Thursday, March 13, 2008

Protein Trafficking inside Toxoplasma gondii

Traffic. 2008 Mar 4 [Epub ahead of print]

Protein Trafficking inside Toxoplasma gondii

Sheiner L, Soldati-Favre D.

Department of Microbiology and Molecular Medicine, CMU, University of Geneva, 1 rue Michel-Servet, 1211 Geneva 4, Switzerland.

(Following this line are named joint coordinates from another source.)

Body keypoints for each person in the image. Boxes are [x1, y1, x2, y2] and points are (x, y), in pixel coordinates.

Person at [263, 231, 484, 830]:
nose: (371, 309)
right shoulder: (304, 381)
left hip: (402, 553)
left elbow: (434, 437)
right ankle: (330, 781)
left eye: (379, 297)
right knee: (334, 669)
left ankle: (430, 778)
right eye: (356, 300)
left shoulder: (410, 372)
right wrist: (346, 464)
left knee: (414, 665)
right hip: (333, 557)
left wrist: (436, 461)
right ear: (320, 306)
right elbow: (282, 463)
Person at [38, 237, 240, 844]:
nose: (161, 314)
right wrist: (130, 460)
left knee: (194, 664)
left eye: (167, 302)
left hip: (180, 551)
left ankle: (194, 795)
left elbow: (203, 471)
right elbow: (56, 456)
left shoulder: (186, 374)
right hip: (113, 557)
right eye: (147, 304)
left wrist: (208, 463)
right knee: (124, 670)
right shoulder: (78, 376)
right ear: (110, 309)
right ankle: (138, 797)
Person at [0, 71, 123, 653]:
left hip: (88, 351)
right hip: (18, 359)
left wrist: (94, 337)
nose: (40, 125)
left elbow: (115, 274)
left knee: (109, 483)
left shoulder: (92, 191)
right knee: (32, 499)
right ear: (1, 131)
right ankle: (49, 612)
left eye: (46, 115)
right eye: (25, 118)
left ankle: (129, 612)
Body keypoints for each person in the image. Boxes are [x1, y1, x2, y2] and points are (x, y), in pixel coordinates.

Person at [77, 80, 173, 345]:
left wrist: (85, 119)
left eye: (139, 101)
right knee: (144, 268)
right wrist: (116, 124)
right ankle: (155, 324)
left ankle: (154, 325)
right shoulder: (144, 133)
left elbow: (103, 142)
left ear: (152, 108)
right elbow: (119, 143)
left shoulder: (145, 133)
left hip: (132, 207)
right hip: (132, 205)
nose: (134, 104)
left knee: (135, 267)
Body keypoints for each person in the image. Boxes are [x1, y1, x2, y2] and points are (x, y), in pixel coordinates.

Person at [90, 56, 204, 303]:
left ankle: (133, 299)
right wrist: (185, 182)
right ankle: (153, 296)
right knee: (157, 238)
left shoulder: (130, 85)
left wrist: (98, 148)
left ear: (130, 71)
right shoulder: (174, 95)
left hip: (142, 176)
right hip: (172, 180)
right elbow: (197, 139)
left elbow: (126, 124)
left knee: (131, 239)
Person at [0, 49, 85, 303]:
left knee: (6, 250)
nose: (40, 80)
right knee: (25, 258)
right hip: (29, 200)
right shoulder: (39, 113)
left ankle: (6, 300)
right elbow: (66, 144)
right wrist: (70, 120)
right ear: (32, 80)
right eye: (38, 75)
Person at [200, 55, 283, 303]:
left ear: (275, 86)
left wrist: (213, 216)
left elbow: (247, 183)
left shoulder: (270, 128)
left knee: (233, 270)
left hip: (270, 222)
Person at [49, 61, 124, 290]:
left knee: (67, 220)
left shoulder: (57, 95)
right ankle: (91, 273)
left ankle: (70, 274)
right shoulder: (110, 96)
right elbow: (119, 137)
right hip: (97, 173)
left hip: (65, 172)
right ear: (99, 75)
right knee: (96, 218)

The accurate targeting of proteins to their final destination is an essential process in all living cells. Apicomplexans are obligate intracellular protozoan parasites that possess a compartmental organization similar to that of free-living eukaryotes but can be viewed as professional secretory cells. Establishment of parasitism involves the sequential secretion from highly specialized secretory organelles, including micronemes, rhoptries and dense granules. Additionally, apicomplexans harbor a tubular mitochondrion, a nonphotosynthetic plastid organelle termed the apicoplast, acidocalcisomes and an elaborated inner membrane complex composed of flattened membrane cisternae that are derived from the secretory pathway. Given the multitude of destinations both inside and outside the parasite, the endoplasmic reticulum/Golgi of the apicomplexans constitutes one of the most busy roads intersections in eukaryotic traffic.